== Try it ==
Lines from the one containing "Want to learn" through the last line of the material below: print these exactly, and only these.
[Material provided]
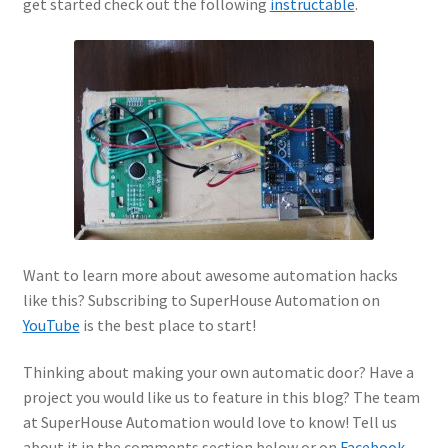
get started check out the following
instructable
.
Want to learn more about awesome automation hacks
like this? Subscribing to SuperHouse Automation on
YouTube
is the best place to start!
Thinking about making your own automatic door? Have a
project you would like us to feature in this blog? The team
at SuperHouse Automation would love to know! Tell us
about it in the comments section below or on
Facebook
[/Material provided]
== Solution for this task ==
Want to learn more about awesome automation hacks
like this? Subscribing to SuperHouse Automation on
YouTube
is the best place to start!
Thinking about making your own automatic door? Have a
project you would like us to feature in this blog? The team
at SuperHouse Automation would love to know! Tell us
about it in the comments section below or on
Facebook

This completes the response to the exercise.